Start of READING TEXT

LeetCode: Online Stock Span

Posted on September 21, 2018July 26, 2020 by braindenny

Online Stock Span

Similar Problems:

Write a class StockSpanner which collects daily price quotes for some stock, and returns the span of that stock’s price for the current day.

The span of the stock’s price today is defined as the maximum number of consecutive days (starting from today and going backwards) for which the price of the stock was less than or equal to today’s price.

For example, if the price of a stock over the next 7 days were [100, 80, 60, 70, 60, 75, 85], then the stock spans would be [1, 1, 1, 2, 1, 4, 6].

Example 1:

Input: ["StockSpanner","next","next","next","next","next","next","next"], [[],[100],[80],[60],[70],[60],[75],[85]]
Output: [null,1,1,1,2,1,4,6]
Explanation: 
First, S = StockSpanner() is initialized.  Then:
S.next(100) is called and returns 1,
S.next(80) is called and returns 1,
S.next(60) is called and returns 1,
S.next(70) is called and returns 2,
S.next(60) is called and returns 1,
S.next(75) is called and returns 4,
S.next(85) is called and returns 6.

Note that (for example) S.next(75) returned 4, because the last 4 prices
(including today's price of 75) were less than or equal to today's price.

Note:

Calls to StockSpanner.next(int price) will have 1 <= price <= 10^5.
There will be at most 10000 calls to StockSpanner.next per test case.
There will be at most 150000 calls to StockSpanner.next across all test cases.

End of READING TEXT
Start of COLLECTED MATERIAL

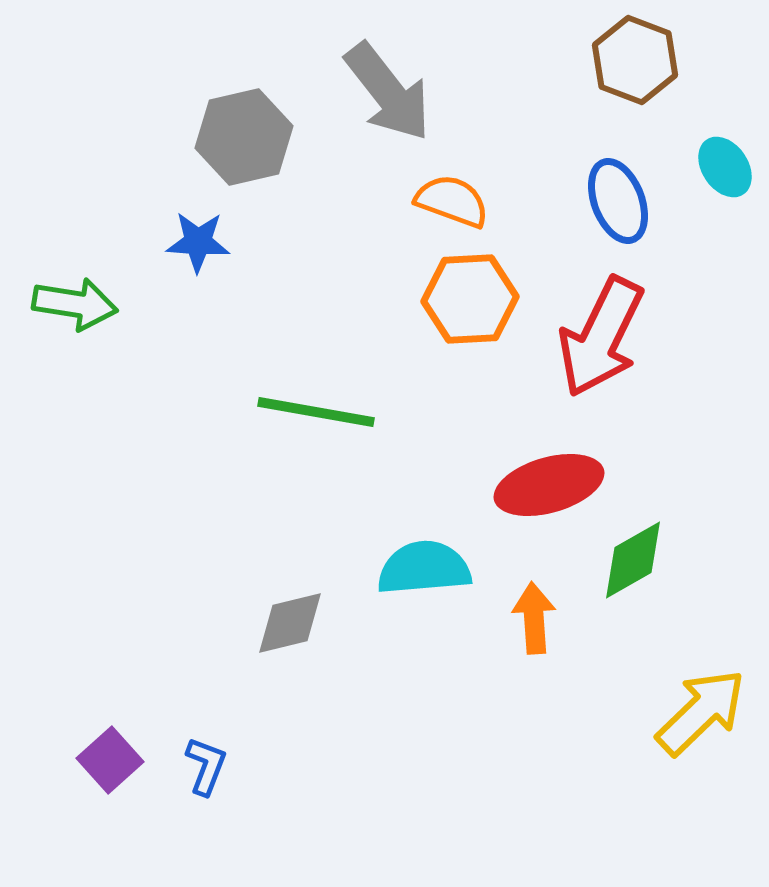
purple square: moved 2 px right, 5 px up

End of COLLECTED MATERIAL

» **WHAT THIS EXERCISE ASKS**:
[A] Transcribe the part of the stock span problem statement that opens with the words containing "Note that (for" and closes with "per test case.".
[B] Answer these questions from the stock span problem statement:
(i) In Example 1, what does S.next(75) return?
(ii) What is the maximum number of calls to StockSpanner.next across all test cases?
(iii) Within what range does the price passed to StockSpanner.next fall?
[C] Continue the stock span problem statement from its last line.
The material comes from a separate source.

» **EXERCISE RESPONSES**:
[A]
Note that (for example) S.next(75) returned 4, because the last 4 prices
(including today's price of 75) were less than or equal to today's price.

Note:

Calls to StockSpanner.next(int price) will have 1 <= price <= 10^5.
There will be at most 10000 calls to StockSpanner.next per test case.

[B]
(i) 4
(ii) 150000
(iii) 1 <= price <= 10^5

[C]
The total time limit for this problem has been reduced by 75% for C++, and 50% for all other languages.

Github: code.dennyzhang.com

Credits To: leetcode.com

Leave me comments, if you have better ways to solve.

Solution:

## https://code.dennyzhang.com/online-stock-span
## Basic Ideas: monotone stack
##
##   100, 80, 60, 70, 60, 75, 85
##
##   100, (80, ((60), 70, 60), 75), 85
## Complexity: Time O(n), Space O(n)
class StockSpanner:
    def __init__(self):
        self.stack = collections.deque()

    def next(self, price: int) -> int:
        # each item: val, cnt
        v = 1
        while len(self.stack)>0 and self.stack[-1][0]<=price:
            v += self.stack.pop()[1]
        self.stack.append((price, v))
        return v

# Your StockSpanner object will be instantiated and called as such:
# obj = StockSpanner()
# param_1 = obj.next(price)

Solution:

// https://code.dennyzhang.com/online-stock-span
// Basic Ideas: monotone stack
//
// For the previous prices, merge low prices into previous high prices
//
// If yesterday price is higher than today, it terminates the check.
//
// Complexity: Time O(n), Space O(n)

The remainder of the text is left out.